The scale is not a detail. The scale is the point.
What Genuine Privacy Respect Actually Looks Like
A publication that genuinely cared about user privacy would not need 161 advertising partners to sustain itself. Several well-regarded outlets have demonstrated that reader-supported models, contextual advertising — which targets content rather than individuals — and minimal data collection are all viable paths. These approaches require rethinking revenue models that have been optimized over decades for surveillance-based advertising, which is genuinely difficult. But the difficulty of doing the right thing does not transform the wrong thing into an acceptable alternative.
Genuine privacy respect starts with honesty: not hiding the scale of data sharing behind reassuring language, not designing consent flows to maximize opt-ins, and not treating user data as a commodity to be distributed across a network of 161 commercial relationships. It means building a business model that does not require readers to sacrifice their privacy as the implicit price of access to journalism.
The Broader Lesson for Digital News Consumers
The Observer's tracker count is an extreme case, but the underlying dynamic is widespread.
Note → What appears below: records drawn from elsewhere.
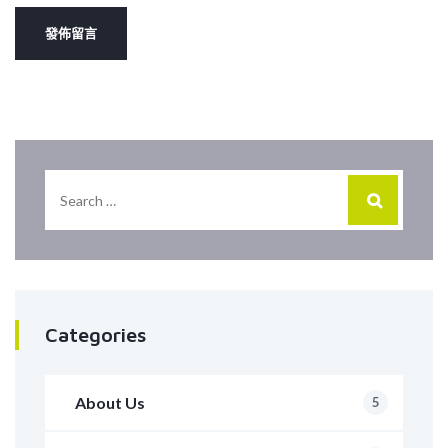
Categories
About Us
5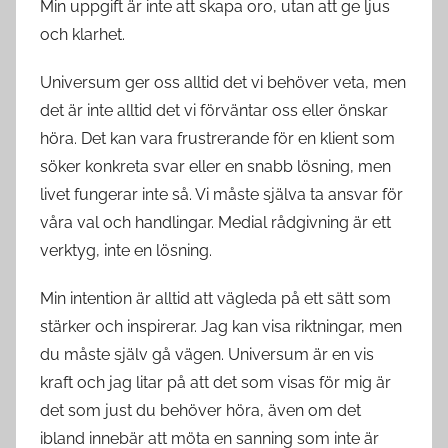
Min uppgift är inte att skapa oro, utan att ge ljus
och klarhet.
Universum ger oss alltid det vi behöver veta, men
det är inte alltid det vi förväntar oss eller önskar
höra. Det kan vara frustrerande för en klient som
söker konkreta svar eller en snabb lösning, men
livet fungerar inte så. Vi måste själva ta ansvar för
våra val och handlingar. Medial rådgivning är ett
verktyg, inte en lösning.
Min intention är alltid att vägleda på ett sätt som
stärker och inspirerar. Jag kan visa riktningar, men
du måste själv gå vägen. Universum är en vis
kraft och jag litar på att det som visas för mig är
det som just du behöver höra, även om det
ibland innebär att möta en sanning som inte är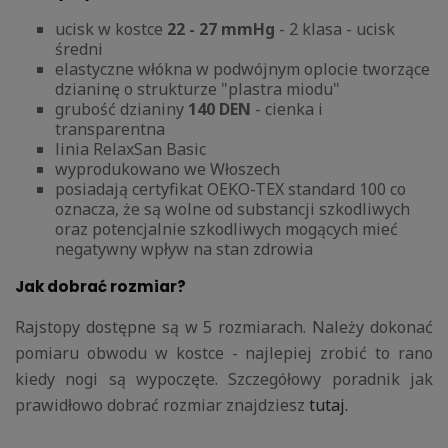
ucisk w kostce
22 - 27 mmHg
- 2 klasa - ucisk
średni
elastyczne włókna w podwójnym oplocie tworzące
dzianinę o strukturze "plastra miodu"
grubość dzianiny
140 DEN
- cienka i
transparentna
linia RelaxSan Basic
wyprodukowano we Włoszech
posiadają certyfikat OEKO-TEX standard 100 co
oznacza, że są wolne od substancji szkodliwych
oraz potencjalnie szkodliwych mogących mieć
negatywny wpływ na stan zdrowia
Jak dobrać rozmiar?
Rajstopy dostępne są w 5 rozmiarach. Należy dokonać
pomiaru obwodu w kostce - najlepiej zrobić to rano
kiedy nogi są wypoczęte. Szczegółowy poradnik jak
prawidłowo dobrać rozmiar znajdziesz
tutaj.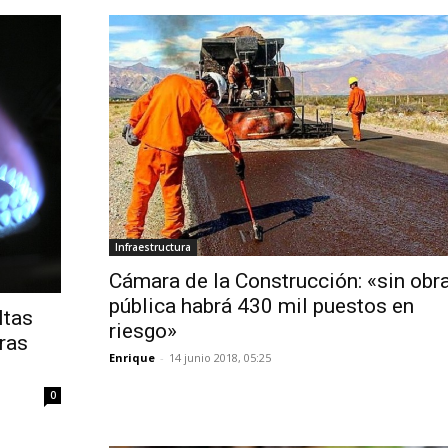
Infraestructura
Cámara de la Construcción: «sin obr
pública habrá 430 mil puestos en
ltas
riesgo»
ras
Enrique
-
14 junio 2018, 05:25
0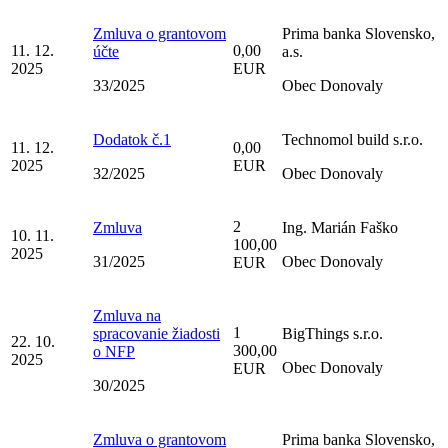
Zmluva o grantovom
Prima banka Slovensko,
11. 12.
0,00
účte
a.s.
2025
EUR
33/2025
Obec Donovaly
Dodatok č.1
Technomol build s.r.o.
11. 12.
0,00
2025
EUR
32/2025
Obec Donovaly
2
Zmluva
Ing. Marián Faško
10. 11.
100,00
2025
31/2025
Obec Donovaly
EUR
Zmluva na
1
spracovanie žiadosti
BigThings s.r.o.
22. 10.
300,00
o NFP
2025
Obec Donovaly
EUR
30/2025
Zmluva o grantovom
Prima banka Slovensko,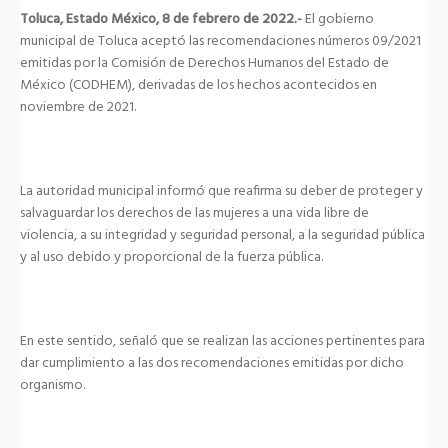
Toluca, Estado México, 8 de febrero de 2022.-
El gobierno
municipal de Toluca aceptó las recomendaciones números 09/2021
emitidas por la Comisión de Derechos Humanos del Estado de
México (CODHEM), derivadas de los hechos acontecidos en
noviembre de 2021.
La autoridad municipal informó que reafirma su deber de proteger y
salvaguardar los derechos de las mujeres a una vida libre de
violencia, a su integridad y seguridad personal, a la seguridad pública
y al uso debido y proporcional de la fuerza pública.
En este sentido, señaló que se realizan las acciones pertinentes para
dar cumplimiento a las dos recomendaciones emitidas por dicho
organismo.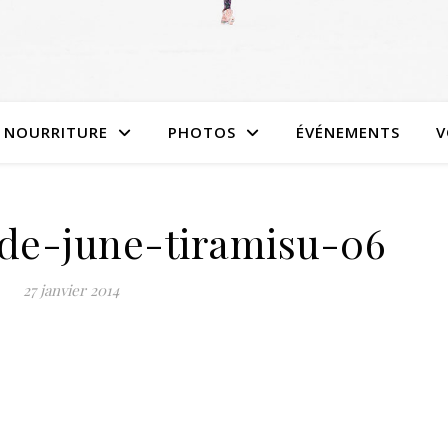
NOURRITURE
PHOTOS
ÉVÉNEMENTS
V
-de-june-tiramisu-06
27 janvier 2014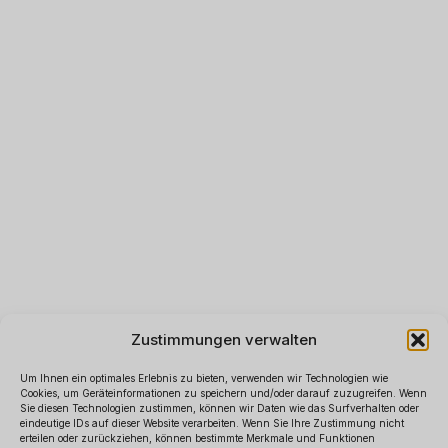
Zustimmungen verwalten
Um Ihnen ein optimales Erlebnis zu bieten, verwenden wir Technologien wie
Cookies, um Geräteinformationen zu speichern und/oder darauf zuzugreifen. Wenn
Sie diesen Technologien zustimmen, können wir Daten wie das Surfverhalten oder
eindeutige IDs auf dieser Website verarbeiten. Wenn Sie Ihre Zustimmung nicht
erteilen oder zurückziehen, können bestimmte Merkmale und Funktionen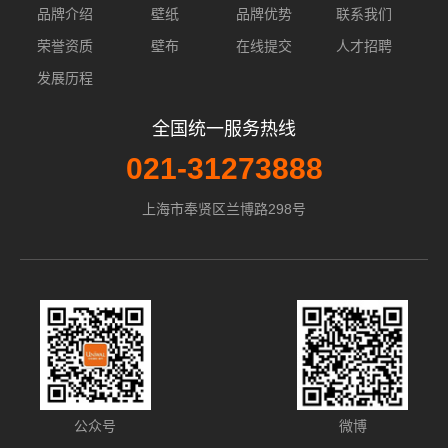
品牌介绍
壁纸
品牌优势
联系我们
荣誉资质
壁布
在线提交
人才招聘
发展历程
全国统一服务热线
021-31273888
上海市奉贤区兰博路298号
公众号
微博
If you read news online without a tracker-blocking browser extension or a privacy-focused browser, the odds are high that dozens of third parties are watching every article you open, every headline you hover over, and every page you abandon mid-scroll. Your reading habits — which are intimately connected to your political views, your health concerns, your financial anxieties, and your personal interests — are being monetized continuously.
The least that publishers owe their readers is honesty about this reality, delivered without the cynical reassurance that everything is fine because they care. One hundred and sixty-one partners is not care. It is the opposite of care wearing care's clothing.